> **Goal of the exercise**
Every line with the string "ساتھ" must be copied from the entries below.

> **Available data**
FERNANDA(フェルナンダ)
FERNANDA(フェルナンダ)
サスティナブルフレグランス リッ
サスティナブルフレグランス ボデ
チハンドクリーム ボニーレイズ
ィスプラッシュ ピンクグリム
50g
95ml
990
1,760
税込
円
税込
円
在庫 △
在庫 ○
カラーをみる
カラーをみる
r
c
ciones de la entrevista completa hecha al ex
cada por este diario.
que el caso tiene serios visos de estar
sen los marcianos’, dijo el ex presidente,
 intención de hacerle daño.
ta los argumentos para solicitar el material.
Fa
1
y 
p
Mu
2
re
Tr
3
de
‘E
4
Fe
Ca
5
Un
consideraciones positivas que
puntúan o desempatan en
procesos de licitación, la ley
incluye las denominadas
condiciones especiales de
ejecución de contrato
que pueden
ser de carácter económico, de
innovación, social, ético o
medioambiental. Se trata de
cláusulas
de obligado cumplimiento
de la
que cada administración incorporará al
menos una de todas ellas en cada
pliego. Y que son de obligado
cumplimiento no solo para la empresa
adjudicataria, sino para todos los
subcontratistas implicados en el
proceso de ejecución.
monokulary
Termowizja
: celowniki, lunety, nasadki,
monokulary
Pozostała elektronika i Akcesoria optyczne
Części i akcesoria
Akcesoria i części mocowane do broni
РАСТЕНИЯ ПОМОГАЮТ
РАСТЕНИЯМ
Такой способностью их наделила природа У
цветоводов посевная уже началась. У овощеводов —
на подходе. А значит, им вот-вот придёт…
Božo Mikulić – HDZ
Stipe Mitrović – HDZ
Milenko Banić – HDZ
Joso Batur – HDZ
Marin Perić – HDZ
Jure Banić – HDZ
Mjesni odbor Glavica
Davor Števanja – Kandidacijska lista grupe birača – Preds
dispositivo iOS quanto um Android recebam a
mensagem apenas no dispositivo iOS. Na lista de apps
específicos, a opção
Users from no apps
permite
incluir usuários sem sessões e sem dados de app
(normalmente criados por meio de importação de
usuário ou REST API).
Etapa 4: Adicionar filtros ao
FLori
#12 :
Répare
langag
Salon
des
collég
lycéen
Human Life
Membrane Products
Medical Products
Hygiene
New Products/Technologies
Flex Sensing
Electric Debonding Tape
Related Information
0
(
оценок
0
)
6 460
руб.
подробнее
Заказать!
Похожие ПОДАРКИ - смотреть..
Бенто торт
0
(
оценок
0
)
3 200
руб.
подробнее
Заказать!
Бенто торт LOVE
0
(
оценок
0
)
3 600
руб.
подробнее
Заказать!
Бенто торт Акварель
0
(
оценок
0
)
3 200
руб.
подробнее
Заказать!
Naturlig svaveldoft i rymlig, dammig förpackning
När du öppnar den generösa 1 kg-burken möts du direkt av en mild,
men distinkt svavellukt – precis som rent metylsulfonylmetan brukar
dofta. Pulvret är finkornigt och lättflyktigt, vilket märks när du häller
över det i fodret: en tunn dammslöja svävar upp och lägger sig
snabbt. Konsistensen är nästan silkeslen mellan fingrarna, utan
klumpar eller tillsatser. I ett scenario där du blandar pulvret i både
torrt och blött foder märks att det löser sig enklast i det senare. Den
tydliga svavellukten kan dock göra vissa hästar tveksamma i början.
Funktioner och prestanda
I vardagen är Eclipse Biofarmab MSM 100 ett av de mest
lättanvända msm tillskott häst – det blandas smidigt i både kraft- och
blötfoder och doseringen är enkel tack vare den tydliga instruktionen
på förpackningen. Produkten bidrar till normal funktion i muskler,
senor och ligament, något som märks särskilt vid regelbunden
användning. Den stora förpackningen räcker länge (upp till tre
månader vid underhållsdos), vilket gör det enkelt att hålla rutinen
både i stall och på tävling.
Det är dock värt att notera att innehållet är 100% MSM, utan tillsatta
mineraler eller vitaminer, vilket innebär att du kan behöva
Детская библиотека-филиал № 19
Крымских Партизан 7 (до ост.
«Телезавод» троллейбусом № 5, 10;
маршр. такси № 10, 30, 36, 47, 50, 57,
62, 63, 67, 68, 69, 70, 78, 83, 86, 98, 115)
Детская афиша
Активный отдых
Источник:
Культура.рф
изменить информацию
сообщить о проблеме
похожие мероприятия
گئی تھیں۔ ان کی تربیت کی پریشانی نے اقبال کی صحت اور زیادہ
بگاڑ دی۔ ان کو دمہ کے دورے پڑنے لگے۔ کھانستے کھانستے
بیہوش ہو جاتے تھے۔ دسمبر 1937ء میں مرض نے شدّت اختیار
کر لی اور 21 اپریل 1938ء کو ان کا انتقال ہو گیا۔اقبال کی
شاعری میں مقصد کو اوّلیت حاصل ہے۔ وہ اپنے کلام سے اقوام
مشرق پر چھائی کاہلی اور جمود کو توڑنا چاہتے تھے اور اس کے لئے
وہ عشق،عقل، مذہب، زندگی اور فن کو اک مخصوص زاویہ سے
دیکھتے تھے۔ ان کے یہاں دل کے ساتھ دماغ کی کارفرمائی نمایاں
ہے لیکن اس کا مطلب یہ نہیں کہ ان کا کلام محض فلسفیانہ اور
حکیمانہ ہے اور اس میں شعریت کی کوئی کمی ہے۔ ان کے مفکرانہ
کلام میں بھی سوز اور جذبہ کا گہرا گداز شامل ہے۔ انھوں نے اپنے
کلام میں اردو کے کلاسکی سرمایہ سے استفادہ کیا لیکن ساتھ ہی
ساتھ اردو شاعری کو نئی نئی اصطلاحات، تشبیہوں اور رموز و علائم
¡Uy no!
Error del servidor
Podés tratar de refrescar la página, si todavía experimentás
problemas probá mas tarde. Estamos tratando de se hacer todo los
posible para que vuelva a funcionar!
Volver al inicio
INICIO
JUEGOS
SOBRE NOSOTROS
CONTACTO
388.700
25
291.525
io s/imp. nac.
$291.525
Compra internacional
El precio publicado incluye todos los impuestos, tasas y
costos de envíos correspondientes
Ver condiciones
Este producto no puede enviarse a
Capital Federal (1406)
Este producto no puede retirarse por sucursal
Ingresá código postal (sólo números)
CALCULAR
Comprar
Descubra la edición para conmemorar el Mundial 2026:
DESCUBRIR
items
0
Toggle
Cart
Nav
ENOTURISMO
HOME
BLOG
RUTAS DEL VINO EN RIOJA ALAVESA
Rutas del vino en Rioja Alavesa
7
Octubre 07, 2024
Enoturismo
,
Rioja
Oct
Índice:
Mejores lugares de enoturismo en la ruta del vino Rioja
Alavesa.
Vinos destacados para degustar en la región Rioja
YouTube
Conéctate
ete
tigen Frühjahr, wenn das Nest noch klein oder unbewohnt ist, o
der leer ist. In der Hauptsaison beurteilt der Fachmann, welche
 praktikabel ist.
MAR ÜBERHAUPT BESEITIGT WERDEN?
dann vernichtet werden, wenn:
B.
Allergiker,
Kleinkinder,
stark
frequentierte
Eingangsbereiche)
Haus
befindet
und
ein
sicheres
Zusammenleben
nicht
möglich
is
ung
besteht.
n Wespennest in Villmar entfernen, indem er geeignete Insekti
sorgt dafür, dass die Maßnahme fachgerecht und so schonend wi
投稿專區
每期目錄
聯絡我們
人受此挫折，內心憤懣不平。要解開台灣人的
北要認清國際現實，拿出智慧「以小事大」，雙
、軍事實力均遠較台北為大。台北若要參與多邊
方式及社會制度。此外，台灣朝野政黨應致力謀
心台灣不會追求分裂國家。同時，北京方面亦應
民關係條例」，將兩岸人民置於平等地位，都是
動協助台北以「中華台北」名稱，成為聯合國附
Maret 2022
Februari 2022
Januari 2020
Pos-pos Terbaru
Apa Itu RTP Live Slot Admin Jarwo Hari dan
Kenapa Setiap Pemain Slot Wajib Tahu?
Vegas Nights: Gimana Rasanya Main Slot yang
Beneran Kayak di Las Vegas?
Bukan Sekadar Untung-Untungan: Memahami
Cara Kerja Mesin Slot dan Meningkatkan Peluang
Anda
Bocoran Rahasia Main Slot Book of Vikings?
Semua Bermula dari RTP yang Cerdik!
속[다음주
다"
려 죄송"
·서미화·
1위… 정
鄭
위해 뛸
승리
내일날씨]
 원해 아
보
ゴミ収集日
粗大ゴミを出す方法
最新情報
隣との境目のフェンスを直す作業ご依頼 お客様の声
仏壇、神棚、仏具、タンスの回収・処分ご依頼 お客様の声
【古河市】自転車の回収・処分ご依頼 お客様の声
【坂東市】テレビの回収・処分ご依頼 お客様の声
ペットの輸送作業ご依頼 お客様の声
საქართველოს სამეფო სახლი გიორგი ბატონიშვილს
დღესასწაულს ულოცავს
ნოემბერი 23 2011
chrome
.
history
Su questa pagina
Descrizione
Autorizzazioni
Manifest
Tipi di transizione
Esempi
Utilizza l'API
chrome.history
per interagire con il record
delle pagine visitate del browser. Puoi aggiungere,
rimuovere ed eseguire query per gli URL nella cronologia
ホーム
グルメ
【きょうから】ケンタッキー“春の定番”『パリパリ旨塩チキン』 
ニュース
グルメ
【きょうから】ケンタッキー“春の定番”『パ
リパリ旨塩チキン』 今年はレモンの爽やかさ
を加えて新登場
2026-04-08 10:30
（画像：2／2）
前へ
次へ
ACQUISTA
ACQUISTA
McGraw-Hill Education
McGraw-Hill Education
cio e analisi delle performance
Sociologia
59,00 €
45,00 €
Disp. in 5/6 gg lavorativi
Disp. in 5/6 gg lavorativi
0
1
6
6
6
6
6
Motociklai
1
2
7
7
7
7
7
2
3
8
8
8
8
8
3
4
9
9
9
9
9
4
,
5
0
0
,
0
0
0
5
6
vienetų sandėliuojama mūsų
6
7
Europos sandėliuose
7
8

> **Result of this exercise**
دیکھتے تھے۔ ان کے یہاں دل کے ساتھ دماغ کی کارفرمائی نمایاں
کلام میں اردو کے کلاسکی سرمایہ سے استفادہ کیا لیکن ساتھ ہی
ساتھ اردو شاعری کو نئی نئی اصطلاحات، تشبیہوں اور رموز و علائم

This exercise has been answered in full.